De janeiro a julho, a balança comercial do Brasil com os Estados Unidos ficou praticamente empatada. O superávit brasileiro foi de apenas US$ 456 milhões. No período, o Brasil exportou US$ 17,3 bilhões para nos norte-americanos e importou US$ 16,9 bilhões, de acordo com dados do Ministério da Economia, Indústria, Comércio Exterior e Serviços.
Quando a conta é em relação à China, os números mudam de patamar. O Brasil obteve um superávit comercial com os chineses de US$ 15,4 bilhões de janeiro a julho deste ano. O superávit representa quase o total das exportações feitas para os EUA. Foram vendidos para a China US$ 36,2 bilhões, contra um montante de US$ 20,8 bilhões de importações. A China é de longe o primeiro parceiro comercial do Brasil.
Nessa comparação, é importante observar que grande parte das exportações para a China são de produtos não industrializados, como soja e derivados (38%), petróleo (24%) e minérios de ferro e seus concentrados (18%). O produto industrializado de maior peso nas exportações para os chineses é celulose (5,9%). No sentido inverso, as importações feitas da China são, em grande parte, de produtos industrializados.
Com os Estados Unidos, a relação comercial é mais equilibrada no tocante a produtos primários e manufaturados. A venda de aviões para os americanos representou 5,9% no período e produtos semimanufaturados de ferro ou aços chegou a 10% do total exportado. Em contrapartida, 16% das importações foram de óleos combustíveis e 5% de gasolina. Medicamentos para medicina humana e veterinárias representaram 4% das importações.
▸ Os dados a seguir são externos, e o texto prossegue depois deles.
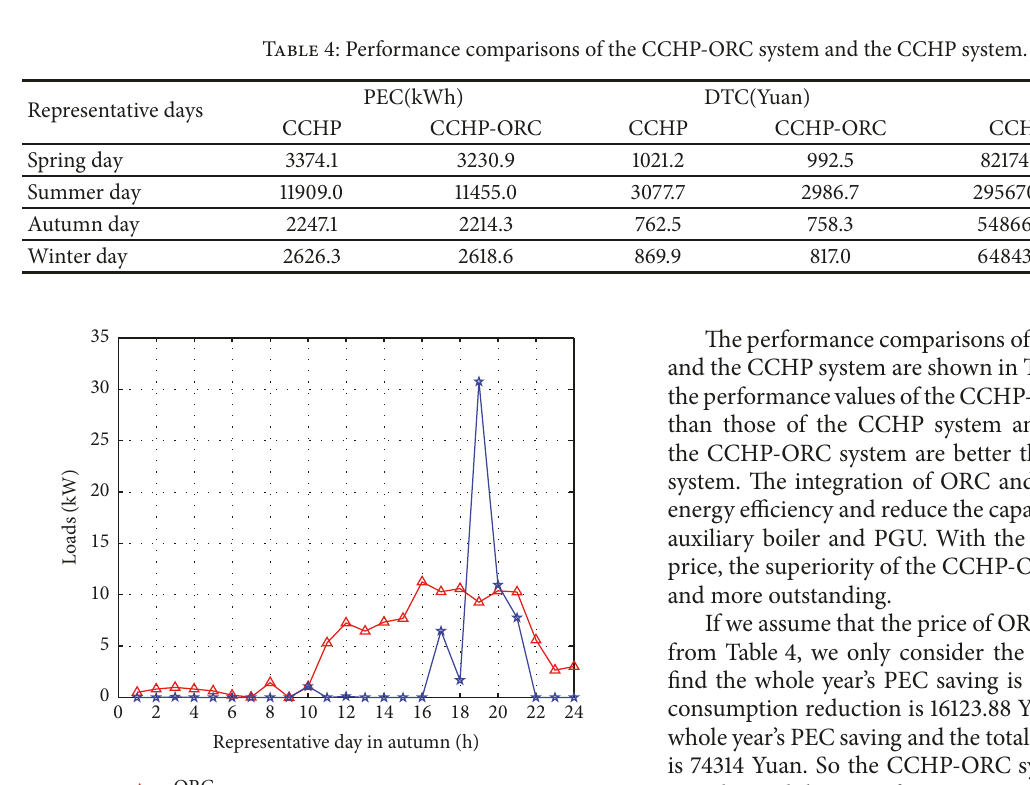
Figure 13: Hourly outputs of the EC and ORC in an autumn day.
Ao buscar a aproximação com os Estados Unidos, o governo Bolsonaro procura evitar que as relações com os chineses – que estão em plena guerra comercial com os americanos – se azedem. Durante conversa com jornalistas durante reunião com altos funcionários da China, Rússia, Índia e África do Sul – parte de um encontro dos BRICS no Rio de Janeiro – em julho passado, o chanceler brasileiro Ernesto Araújo disse que os esforços do Brasil para construir melhores laços com os Estados Unidos não precisam preocupar a China. Segundo o chanceler, melhores relações do Brasil com os EUA não colocam em risco as ligações com a China.
Apesar dessa visão do governo brasileiro, há quem veja riscos. No auge de uma polêmica com o escritor Olavo de Carvalho, que criticou duramente a ida de uma comitiva de parlamentares do PSL – o partido de Bolsonaro – à China, em janeiro deste ano, o presidente da Câmara de Comércio e Indústria Brasil-China, Charles Andrew Tang, fez um alerta. “A China só investe onde é bem-vinda. O Brasil precisa desses investimentos e deve ter muito cuidado, se isso continuar o país vai sofrer", afirmou.
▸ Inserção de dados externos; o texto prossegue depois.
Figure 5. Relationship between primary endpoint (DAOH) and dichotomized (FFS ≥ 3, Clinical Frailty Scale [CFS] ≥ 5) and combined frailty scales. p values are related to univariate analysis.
Os riscos da postura ideológica do Brasil também têm reflexos entre vizinhos da América do Sul. A Venezuela é um bom exemplo. O superávit da balança comercial com os venezuelanos, que chegou a US$ 4,6 bilhões em 2008, caiu para apenas US$ 122 milhões nos sete primeiros meses desde ano. A queda se deu, em parte, pela crise econômica no país vizinho, mas outra parte considerável é decorrência das ações do governo brasileiro nos últimos anos.